Serymar ne le lâcha pas. Il redoutait que Karel ne parte en courant pour cacher sa détresse. Une fois certain de son obéissance, il le libéra.
Il resta accroupi face à lui et attendit patiemment que Karel se calme de lui-même. D’une main, Serymar ramassa un peu de terre qu’il présenta devant le petit garçon. Ce dernier la fixa avec méfiance. Le Mage étendit ses sens à l’intérieur de la terre dans sa paume à la recherche d’un débris de racine sur laquelle il insuffla un peu de son pouvoir.

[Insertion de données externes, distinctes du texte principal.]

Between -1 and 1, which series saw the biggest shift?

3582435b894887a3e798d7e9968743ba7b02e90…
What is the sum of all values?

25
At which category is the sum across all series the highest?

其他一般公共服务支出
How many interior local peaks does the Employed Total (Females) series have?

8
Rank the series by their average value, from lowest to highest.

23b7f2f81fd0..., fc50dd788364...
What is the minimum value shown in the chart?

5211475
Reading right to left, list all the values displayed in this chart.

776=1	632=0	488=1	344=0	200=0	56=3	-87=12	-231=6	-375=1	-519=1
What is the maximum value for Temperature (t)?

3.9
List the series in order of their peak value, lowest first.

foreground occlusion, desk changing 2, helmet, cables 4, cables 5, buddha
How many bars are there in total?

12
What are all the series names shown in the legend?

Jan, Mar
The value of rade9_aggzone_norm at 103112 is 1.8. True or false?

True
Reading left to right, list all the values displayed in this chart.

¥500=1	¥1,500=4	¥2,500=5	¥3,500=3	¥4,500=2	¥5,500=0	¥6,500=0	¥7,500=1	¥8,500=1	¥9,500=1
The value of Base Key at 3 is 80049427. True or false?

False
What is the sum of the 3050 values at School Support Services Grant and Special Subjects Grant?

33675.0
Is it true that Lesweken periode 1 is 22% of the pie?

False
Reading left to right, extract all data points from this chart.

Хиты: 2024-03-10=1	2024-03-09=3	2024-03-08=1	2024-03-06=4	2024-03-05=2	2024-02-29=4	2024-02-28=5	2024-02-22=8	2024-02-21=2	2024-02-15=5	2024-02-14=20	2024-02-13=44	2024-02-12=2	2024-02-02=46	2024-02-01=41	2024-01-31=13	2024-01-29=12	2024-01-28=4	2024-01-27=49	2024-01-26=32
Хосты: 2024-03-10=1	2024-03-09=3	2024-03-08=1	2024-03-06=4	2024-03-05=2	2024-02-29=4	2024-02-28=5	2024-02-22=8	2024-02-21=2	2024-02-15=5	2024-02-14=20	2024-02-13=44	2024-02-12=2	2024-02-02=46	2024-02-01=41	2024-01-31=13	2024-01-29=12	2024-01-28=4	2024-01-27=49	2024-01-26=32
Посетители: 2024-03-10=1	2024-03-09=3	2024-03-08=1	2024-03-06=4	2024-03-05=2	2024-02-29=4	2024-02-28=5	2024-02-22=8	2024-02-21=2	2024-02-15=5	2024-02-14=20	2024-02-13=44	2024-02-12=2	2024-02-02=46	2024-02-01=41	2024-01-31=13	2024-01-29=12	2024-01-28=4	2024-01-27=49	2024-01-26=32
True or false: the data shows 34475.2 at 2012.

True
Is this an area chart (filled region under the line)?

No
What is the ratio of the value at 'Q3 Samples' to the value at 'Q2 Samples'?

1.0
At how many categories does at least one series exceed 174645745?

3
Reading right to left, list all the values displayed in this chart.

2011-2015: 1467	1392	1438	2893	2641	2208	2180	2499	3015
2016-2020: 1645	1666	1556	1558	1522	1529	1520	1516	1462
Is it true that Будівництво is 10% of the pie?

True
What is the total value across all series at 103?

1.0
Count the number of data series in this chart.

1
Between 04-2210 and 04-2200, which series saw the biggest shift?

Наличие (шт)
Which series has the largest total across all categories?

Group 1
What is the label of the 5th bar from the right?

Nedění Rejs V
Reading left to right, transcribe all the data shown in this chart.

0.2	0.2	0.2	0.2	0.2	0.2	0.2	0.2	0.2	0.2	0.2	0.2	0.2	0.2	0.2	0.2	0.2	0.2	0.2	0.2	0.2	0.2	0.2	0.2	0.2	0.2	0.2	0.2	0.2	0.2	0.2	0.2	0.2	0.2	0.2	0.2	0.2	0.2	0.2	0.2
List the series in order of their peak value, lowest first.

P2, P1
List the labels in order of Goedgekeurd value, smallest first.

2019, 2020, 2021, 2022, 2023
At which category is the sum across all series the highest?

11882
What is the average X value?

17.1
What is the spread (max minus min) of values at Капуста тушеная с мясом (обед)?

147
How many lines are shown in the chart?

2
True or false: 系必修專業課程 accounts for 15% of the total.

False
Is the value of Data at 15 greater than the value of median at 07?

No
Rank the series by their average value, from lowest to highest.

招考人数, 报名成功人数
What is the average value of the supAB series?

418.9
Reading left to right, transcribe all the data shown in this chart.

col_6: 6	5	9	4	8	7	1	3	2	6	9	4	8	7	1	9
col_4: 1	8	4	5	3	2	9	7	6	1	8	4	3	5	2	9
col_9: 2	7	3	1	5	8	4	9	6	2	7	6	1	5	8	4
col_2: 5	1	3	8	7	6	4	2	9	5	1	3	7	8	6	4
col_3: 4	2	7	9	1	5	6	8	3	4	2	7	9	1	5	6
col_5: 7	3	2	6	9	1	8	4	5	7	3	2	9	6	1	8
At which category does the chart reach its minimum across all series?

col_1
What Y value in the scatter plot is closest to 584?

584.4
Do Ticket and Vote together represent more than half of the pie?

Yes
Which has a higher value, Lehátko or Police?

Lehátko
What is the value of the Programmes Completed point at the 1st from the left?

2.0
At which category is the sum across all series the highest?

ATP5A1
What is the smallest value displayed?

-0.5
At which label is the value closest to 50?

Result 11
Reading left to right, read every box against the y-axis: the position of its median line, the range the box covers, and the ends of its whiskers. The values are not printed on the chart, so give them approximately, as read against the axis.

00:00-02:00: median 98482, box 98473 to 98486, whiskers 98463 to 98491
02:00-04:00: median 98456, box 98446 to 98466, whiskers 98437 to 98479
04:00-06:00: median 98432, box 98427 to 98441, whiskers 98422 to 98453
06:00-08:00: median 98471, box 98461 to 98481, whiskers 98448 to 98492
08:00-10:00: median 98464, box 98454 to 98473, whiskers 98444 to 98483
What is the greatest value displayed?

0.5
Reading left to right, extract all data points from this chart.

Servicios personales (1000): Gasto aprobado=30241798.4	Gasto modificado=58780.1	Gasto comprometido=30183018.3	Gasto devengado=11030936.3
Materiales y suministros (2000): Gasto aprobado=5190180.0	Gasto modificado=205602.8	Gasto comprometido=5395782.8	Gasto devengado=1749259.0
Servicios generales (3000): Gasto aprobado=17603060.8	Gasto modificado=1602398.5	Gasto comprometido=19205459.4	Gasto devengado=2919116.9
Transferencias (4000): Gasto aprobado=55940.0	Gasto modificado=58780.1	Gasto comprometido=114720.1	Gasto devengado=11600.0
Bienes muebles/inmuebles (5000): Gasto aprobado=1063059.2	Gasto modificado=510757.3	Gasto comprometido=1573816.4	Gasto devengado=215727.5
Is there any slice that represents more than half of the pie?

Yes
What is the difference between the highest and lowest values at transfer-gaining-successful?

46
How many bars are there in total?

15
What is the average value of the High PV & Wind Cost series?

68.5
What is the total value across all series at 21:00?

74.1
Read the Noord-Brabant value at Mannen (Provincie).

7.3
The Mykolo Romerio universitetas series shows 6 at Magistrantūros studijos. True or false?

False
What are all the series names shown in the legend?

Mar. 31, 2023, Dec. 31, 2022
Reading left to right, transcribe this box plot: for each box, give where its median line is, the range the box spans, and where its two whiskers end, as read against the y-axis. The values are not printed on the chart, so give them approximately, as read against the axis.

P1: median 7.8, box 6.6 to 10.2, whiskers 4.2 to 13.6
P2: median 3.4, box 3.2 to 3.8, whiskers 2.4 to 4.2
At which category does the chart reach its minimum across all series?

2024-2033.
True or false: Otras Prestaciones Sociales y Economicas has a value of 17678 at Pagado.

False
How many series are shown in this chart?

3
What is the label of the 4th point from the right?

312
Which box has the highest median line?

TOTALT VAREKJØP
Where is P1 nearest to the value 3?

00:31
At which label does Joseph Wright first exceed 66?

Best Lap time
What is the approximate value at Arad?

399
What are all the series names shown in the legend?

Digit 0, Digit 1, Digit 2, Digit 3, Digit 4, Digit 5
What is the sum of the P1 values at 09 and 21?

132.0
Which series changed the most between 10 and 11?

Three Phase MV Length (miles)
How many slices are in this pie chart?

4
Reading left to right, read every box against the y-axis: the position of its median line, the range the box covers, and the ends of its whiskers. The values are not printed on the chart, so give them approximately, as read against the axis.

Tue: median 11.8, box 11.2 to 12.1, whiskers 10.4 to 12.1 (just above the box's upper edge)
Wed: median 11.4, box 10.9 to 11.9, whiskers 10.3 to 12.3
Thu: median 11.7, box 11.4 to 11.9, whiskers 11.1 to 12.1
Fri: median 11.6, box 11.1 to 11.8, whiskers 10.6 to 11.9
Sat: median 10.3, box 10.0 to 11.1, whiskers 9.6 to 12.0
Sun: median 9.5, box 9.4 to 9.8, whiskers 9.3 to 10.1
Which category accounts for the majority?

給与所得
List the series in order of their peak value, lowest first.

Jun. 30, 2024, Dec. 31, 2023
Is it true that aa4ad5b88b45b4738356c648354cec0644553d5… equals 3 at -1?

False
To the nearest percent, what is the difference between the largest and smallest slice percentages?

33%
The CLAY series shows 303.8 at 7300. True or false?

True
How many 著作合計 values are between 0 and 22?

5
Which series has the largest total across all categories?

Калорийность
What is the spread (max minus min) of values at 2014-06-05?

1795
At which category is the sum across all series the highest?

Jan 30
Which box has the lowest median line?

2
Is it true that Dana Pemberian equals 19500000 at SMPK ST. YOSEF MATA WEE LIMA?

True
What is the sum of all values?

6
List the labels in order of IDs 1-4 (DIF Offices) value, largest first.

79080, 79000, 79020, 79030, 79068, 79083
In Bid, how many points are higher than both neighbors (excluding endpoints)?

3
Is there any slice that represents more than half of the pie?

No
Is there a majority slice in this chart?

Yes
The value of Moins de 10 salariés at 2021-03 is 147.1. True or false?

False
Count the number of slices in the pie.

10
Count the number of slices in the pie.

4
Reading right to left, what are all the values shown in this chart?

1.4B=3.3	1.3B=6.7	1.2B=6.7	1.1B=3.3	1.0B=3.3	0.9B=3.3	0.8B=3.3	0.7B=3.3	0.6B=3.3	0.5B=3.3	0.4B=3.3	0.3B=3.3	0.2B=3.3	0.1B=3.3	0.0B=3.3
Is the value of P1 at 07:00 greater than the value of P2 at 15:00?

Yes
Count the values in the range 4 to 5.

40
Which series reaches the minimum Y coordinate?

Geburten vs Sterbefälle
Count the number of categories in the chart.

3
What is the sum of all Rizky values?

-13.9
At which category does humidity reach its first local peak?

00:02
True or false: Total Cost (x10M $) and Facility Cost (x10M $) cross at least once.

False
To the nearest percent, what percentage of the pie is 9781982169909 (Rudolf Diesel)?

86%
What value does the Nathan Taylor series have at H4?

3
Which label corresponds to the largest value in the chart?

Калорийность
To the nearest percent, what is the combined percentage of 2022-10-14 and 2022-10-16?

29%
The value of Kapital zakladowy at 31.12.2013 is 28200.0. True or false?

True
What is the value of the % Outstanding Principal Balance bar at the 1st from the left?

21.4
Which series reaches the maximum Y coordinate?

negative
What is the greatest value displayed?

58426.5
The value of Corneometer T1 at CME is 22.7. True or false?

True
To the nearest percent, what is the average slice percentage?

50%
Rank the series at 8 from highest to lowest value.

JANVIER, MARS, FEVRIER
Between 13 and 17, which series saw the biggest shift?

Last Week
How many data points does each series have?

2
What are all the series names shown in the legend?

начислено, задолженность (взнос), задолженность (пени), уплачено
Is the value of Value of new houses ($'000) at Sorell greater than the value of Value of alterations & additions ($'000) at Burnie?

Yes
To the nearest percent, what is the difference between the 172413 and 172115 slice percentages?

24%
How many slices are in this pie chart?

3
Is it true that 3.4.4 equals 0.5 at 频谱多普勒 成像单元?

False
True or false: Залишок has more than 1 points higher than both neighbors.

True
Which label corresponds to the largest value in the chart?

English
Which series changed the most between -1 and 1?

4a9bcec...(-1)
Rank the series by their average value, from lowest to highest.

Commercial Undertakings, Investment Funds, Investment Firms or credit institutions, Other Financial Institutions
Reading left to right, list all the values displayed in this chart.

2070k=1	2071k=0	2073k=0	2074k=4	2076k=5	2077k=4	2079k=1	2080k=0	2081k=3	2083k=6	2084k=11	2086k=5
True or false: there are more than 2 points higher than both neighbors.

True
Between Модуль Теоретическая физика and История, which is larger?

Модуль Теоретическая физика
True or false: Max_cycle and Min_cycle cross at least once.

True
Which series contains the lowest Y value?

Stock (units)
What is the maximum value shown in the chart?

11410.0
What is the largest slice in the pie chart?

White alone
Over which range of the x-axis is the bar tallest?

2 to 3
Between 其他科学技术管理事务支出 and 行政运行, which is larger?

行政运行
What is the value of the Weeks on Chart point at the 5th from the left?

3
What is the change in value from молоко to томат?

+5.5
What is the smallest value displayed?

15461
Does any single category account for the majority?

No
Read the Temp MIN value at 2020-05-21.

Lorsque la tige perça la terre, Karel eut un vif mouvement de recul. Serymar le rappela à l’ordre d’un regard sévère. Il passa sa main libre devant la tige du bas vers le haut. Celle-ci crût encore jusqu’à atteindre une hauteur raisonnable et quelques feuilles apparurent. Karel, toujours sur ses gardes, fixa la plante s’épanouir dans des mouvements harmonieux. Elle n’attaqua pas. Le Mage décela de la fascination dans son regard. S’il s’étonnait toujours de cette attitude émerveillée pour presque tout et n’importe quoi, au moins il se sentit satisfait de retrouver le Karel qu’il connaissait.
Serymar planta avec soin le petit arbuste. Il se frotta lentement les mains pour se débarrasser du reste de terre et se releva.
— « Tout ceci peut parfaitement se contrôler. Tu es doté de l’aura de la nature, Karel. Si tu perds le contrôle de tes émotions, tes pouvoirs peuvent te submerger et devenir dangereux. »
Karel opina. Tout ceci, ça s’appelait « magie », et ça pouvait se contrôler. Il était un peu rassuré.
« C’est un bon début », pensa le Mage.
Karel le surprit lorsqu’il se mit à lui poser des questions.
— « Tu peux utiliser la magie de plusieurs manières. Soit en puisant dans tes propres ressources, soit en utilisant ce dont tu disposes autour de toi. Le mieux est de combiner un peu des deux. Mais le plus important reste de comprendre le fonctionnement de la Nature elle-même. Je t’apprendrai. »
Karel semblait avoir du mal à comprendre. Serymar tenta de simplifier.
— « La magie est en nous. De ce fait, nous pouvons l’utiliser à partir de n’importe où, contrairement aux Sans-Pouvoirs. Ils sont obligés d’utiliser des objets enchantés pour ce faire. »
Le petit garçon acquiesça. Il avait au moins compris l’essentiel et semblait enfin apaisé. Serymar eut du mal à déterminer s’il s’était remis de ses émotions, mais il lui proposa une démonstration de son explication sans que Karel ne sollicite ses pouvoirs.
Contre toute attente, il le vit hocher la tête et se mettre en position pour le suivre. Le Mage se dirigea vers les étages supérieurs, l’enfant à ses côtés.